Wildlife Board makes controversial rule change in a tie-breaking vote
The Utah Wildlife Board, in a contentious rule change, voted to ban wildlife cameras during most of the state's hunting season.
The seven-member Utah Wildlife Board provides recommendations to the Department of Wildlife Resources on rule changes. It was a split vote, three to three, when Chairman Kevin Albrecht cast the deciding vote to ban video, wildlife location data, heat, or motion-triggered devices. DWR Law Enforcement Chief Wyatt Bubak said the proposed rule changes followed a standard procedure.
“There are five regions in the state of Utah. There is a regional advisory council that kind of speaks for the sportsmans and the public in general within each region. Those regional advisory councils will then present their thoughts to the wildlife board and ultimately the wildlife board will make a decision on how they want to regulate the given topic. In this case, the wildlife board was presented with a number of things, one of which probably the most contentious being the use of trail cameras for the take of big game. Ultimately, it was decided that there'd be a season date placed on the use of trail cameras making it unlawful to use trail cameras from July 31 to December 31 if those trail cameras are being used for the taking of big game, ultimately Cougar and bear."
The ban also prohibits using conventional cameras, selling camera footage for hunting, and using night vision technology. Bubak said the trail camera ban applies to public and private lands. Some exceptions exist for farmers and ranchers who may use video, cameras, or data to monitor livestock.
"Probably some of the largest confusion that comes from this is if you're a recreational user that that's not a hunter that's just using trail cameras to look at wildlife or whatever it may be, a researcher, that aren't tied to hunting wildlife, specifically big game, Cougar and bear. There are no regulations placed on those actions."
Sixty-seven percent of the survey respondents favor banning wireless, transmitting tracking cameras for hunting big game. Bubak said most hunters don't use trail cameras, but the DWR is working on language to prevent getting around the new rule.
"Roughly half to two-thirds of our population that hunts still don't even use trail cameras even though they're hunters. When they are used, they're commonly used for scouting or attempting to locate big game. The reason that we included Cougar and bear was because there would be a pretty significant loophole that would allow the placement of cameras for cougar and bear that could also capture pictures of big game."
Trail-cam use in Utah has been a contentious issue for a long time. Last year the Utah Legislature passed a bill directing the Wildlife Board to consider the matter. Bubak said hunters and conservationists are concerned that the new technology creates an unfair advantage for the hunter.
In 2018, criminal charges against a Park City couple for stealing hunting equipment included a trail camera. Bubak urged people to contact DWR if they see a camera or think someone uses it for hunting big game illegally. He said land agencies have different rules about the use of trail cameras.
"If you believe the cameras on the landscape, and you think that that camera is being used by a hunter for the purposes of locating big game, cougars or bear during that closure. But let us know. Let us look into it. But don't subject yourself to potential criminal issues by taking it into your own hands, removing and or destroying that camera ."

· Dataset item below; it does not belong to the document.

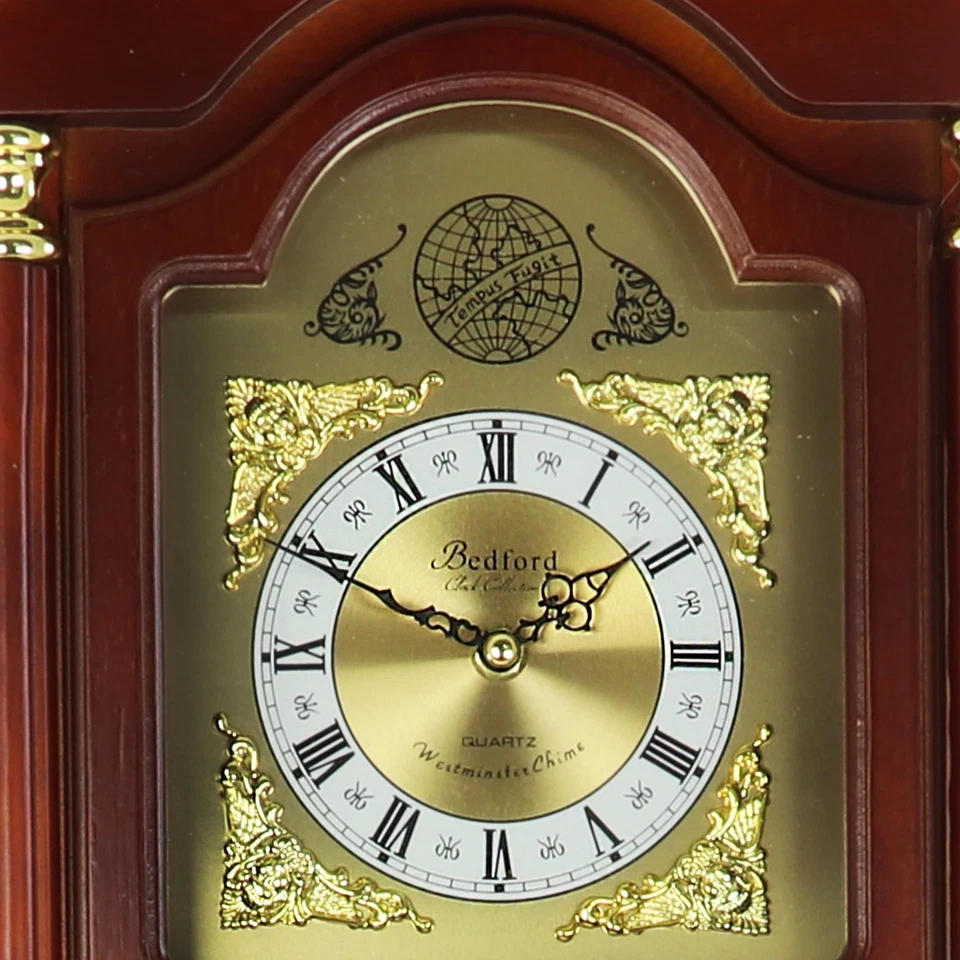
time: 1:49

The governor's office will sign off on the wording of the rule change, and it will post to rules.utah.gov where for 30 days, the public can comment. DWR Board Coordinator Stacy Coons said the public has an opportunity to request another public hearing on the rule change. However, one of three criteria is needed to trigger another hearing and vote by the Wildlife Board.
"If I receive ten emails from interested parties that request an additional public hearing, then I'm required to put one together. Or, if I receive a request from another state agency that will trigger a separate public comment meeting, or if I receive a request from an association with at least ten members."
When the public input period ends, Utah will join Arizona, Nevada, and Montana with bans on trail cameras for tracking, hunting, or selling data for such purposes.